> [Work required]: Rewrite the listing, swapping "legend" for "key" and changing nothing else. Leave the pictures out.

################

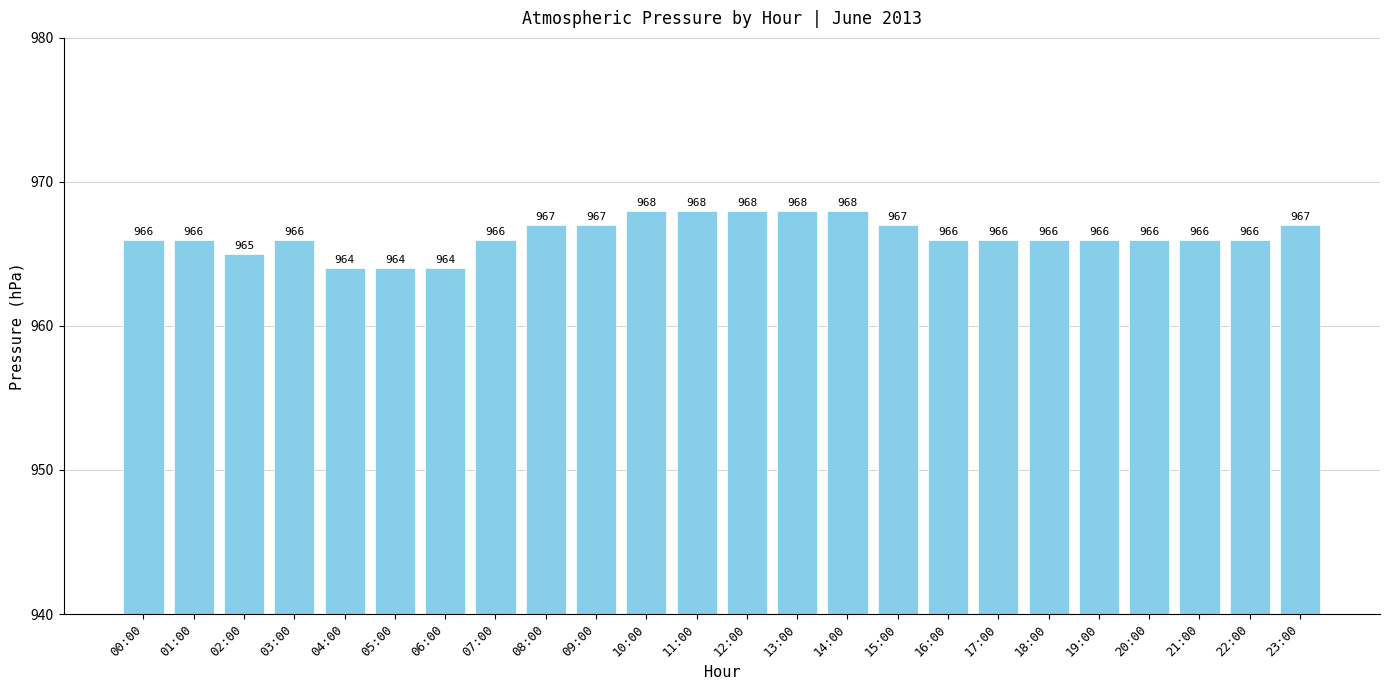

How many bars are there in total?

24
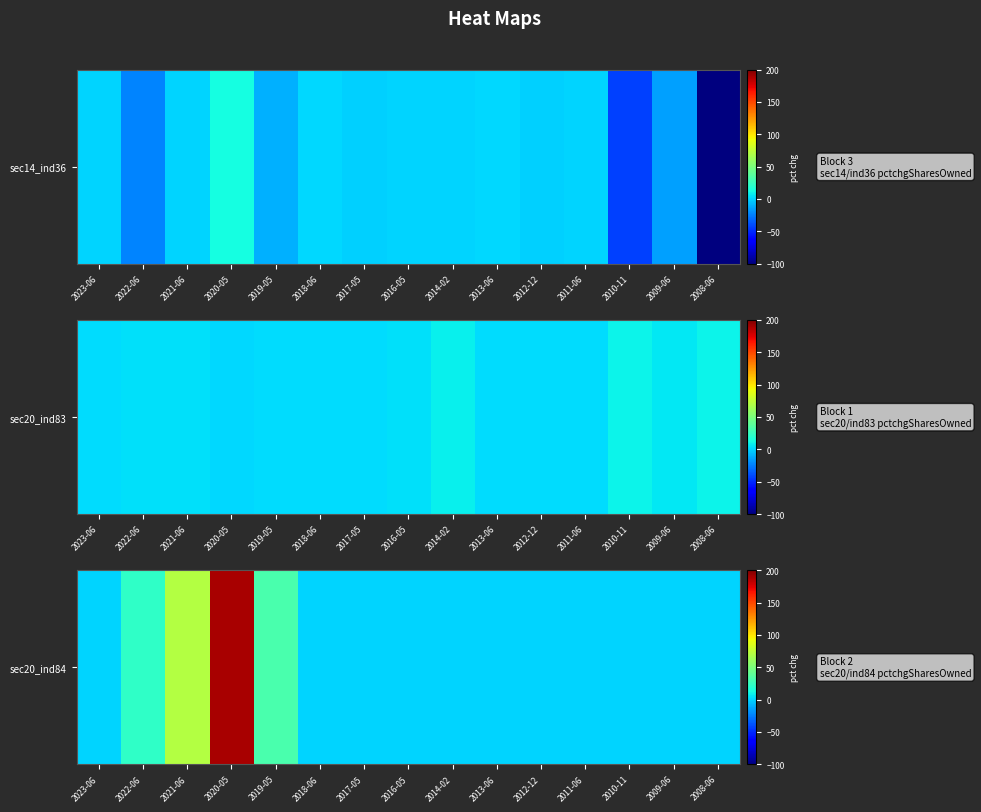

True or false: the data shows 49 at 2019-05.

False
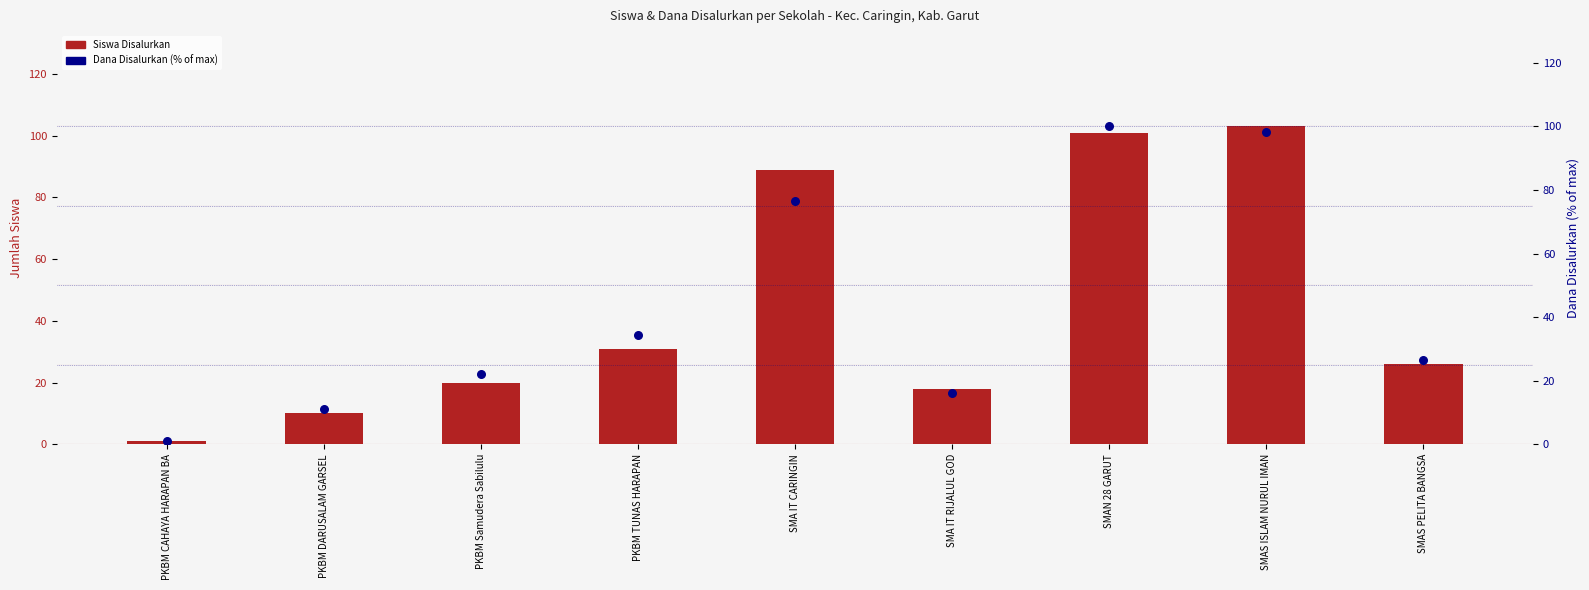

What are all the series names shown in the legend?

Siswa Disalurkan, Dana Disalurkan (% of max)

################

> [Exercise solution]:
How many bars are there in total?

24

True or false: the data shows 49 at 2019-05.

False

What are all the series names shown in the key?

Siswa Disalurkan, Dana Disalurkan (% of max)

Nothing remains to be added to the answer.